◆ DATA TO USE:
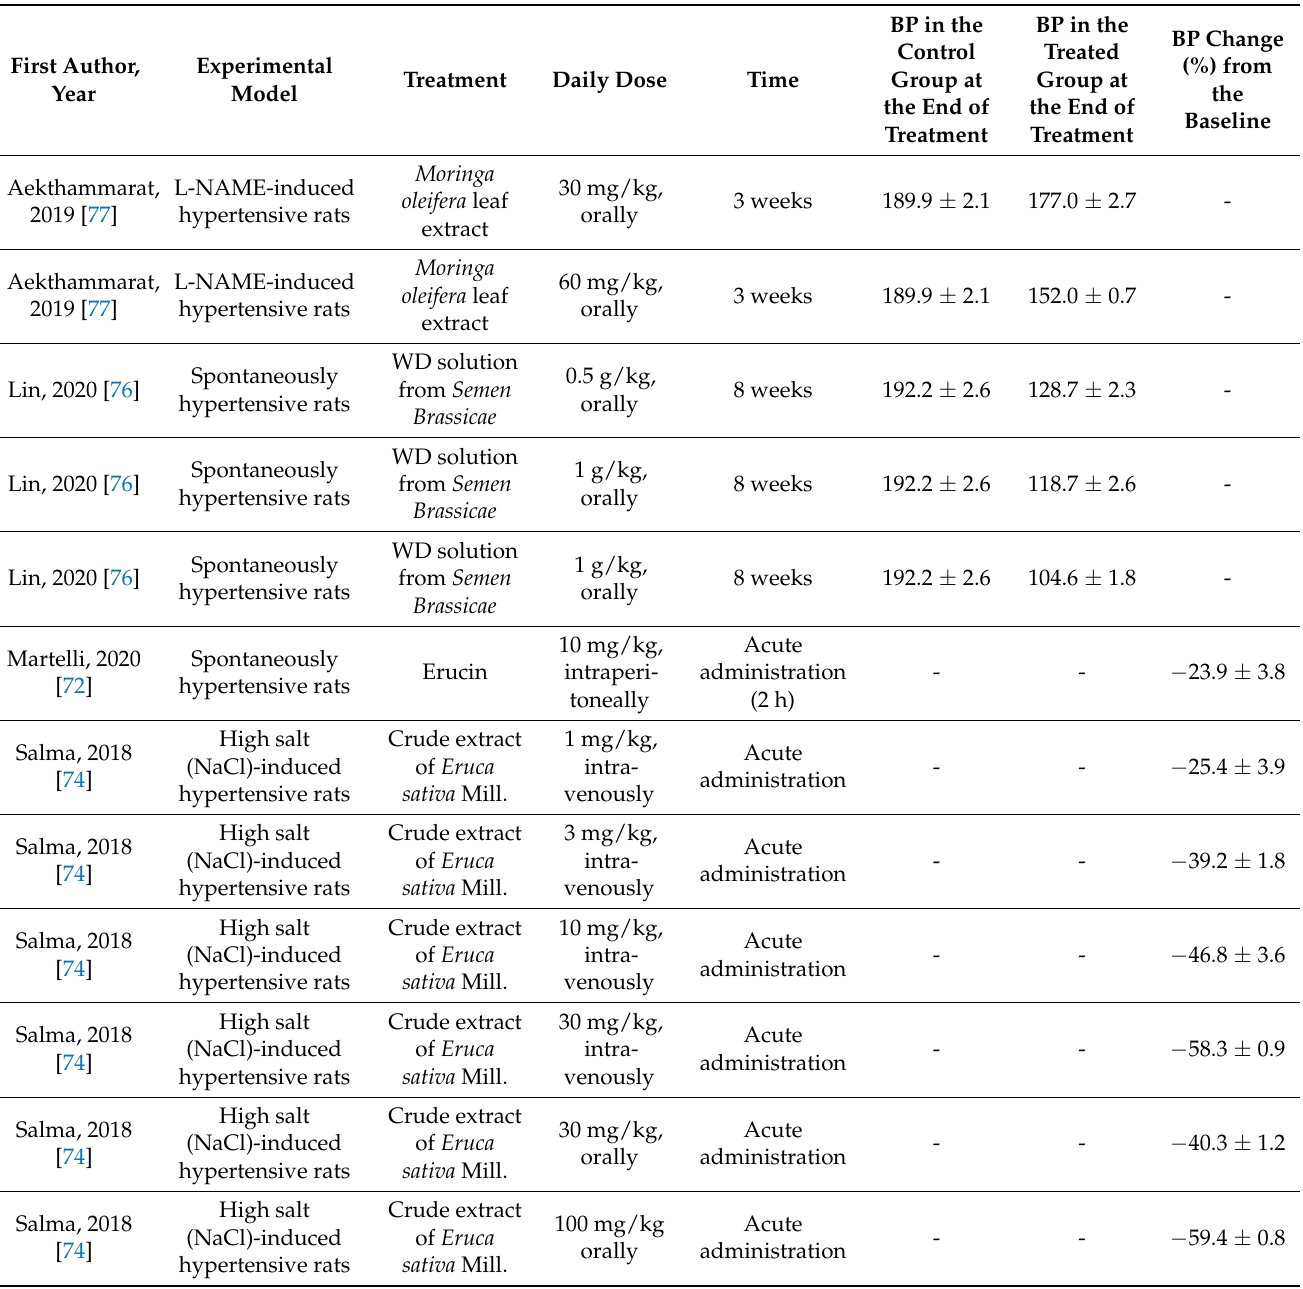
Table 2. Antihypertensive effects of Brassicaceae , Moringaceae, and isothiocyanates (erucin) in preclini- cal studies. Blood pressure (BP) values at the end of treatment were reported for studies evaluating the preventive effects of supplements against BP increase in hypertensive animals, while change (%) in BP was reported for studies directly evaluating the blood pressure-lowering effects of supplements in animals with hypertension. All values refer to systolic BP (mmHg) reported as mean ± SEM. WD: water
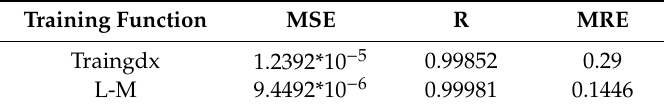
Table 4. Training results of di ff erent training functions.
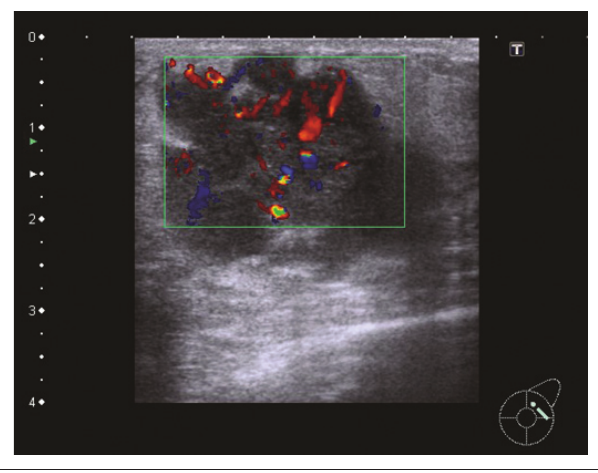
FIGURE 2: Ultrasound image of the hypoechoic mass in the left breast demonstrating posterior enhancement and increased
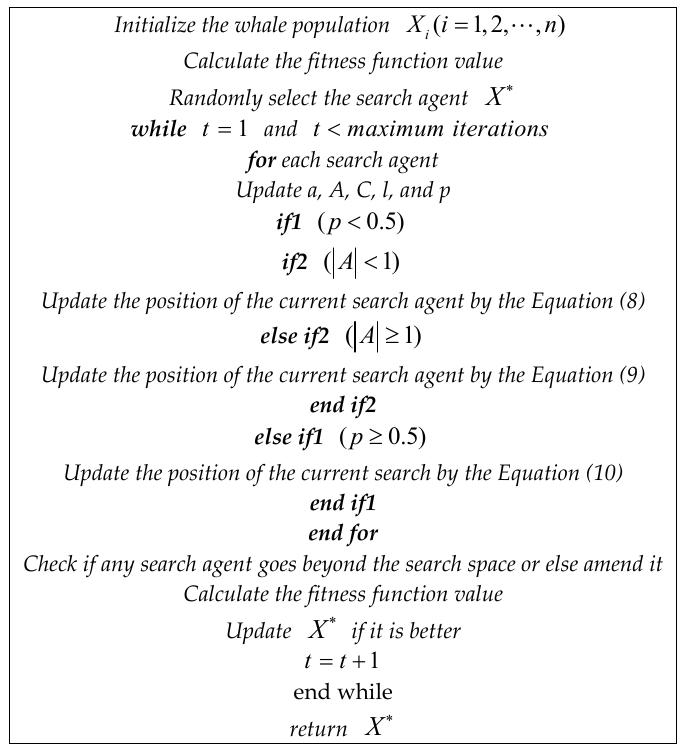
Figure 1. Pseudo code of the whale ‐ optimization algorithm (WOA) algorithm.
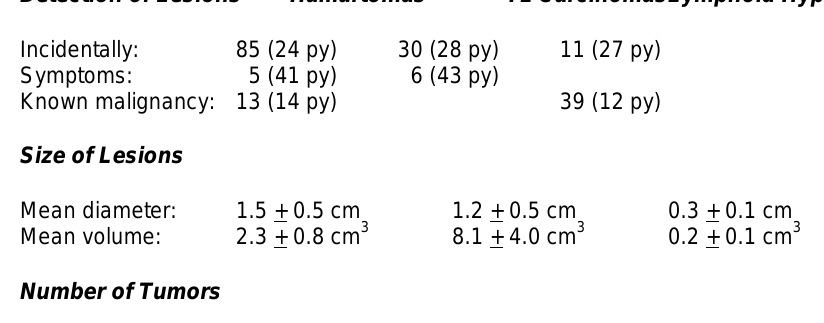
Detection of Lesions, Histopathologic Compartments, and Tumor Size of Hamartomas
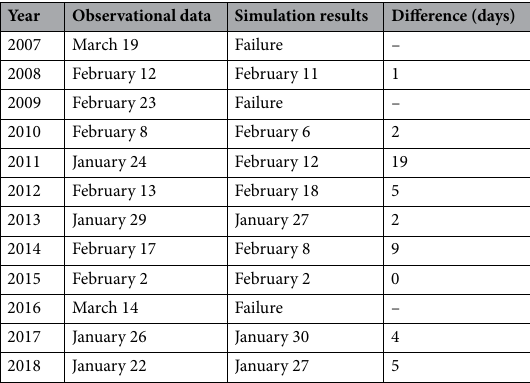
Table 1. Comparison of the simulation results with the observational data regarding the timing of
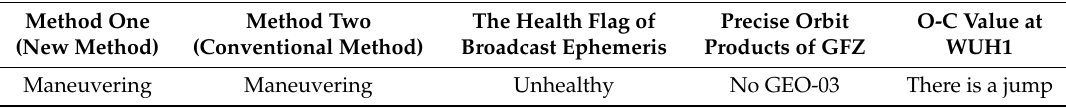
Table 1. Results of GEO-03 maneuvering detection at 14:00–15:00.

---

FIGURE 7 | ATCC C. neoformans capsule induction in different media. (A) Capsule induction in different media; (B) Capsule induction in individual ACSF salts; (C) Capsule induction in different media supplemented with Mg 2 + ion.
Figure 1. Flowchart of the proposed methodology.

◆ EXERCISE DIRECTIONS:
Could you filter the entries above for lines holding the string "Table" and copy them?

◆ COMPLETED TASK:
Table 2. Antihypertensive effects of Brassicaceae , Moringaceae, and isothiocyanates (erucin) in preclini- cal studies. Blood pressure (BP) values at the end of treatment were reported for studies evaluating the preventive effects of supplements against BP increase in hypertensive animals, while change (%) in BP was reported for studies directly evaluating the blood pressure-lowering effects of supplements in animals with hypertension. All values refer to systolic BP (mmHg) reported as mean ± SEM. WD: water
Table 4. Training results of di ff erent training functions.
Table 1. Comparison of the simulation results with the observational data regarding the timing of
Table 1. Results of GEO-03 maneuvering detection at 14:00–15:00.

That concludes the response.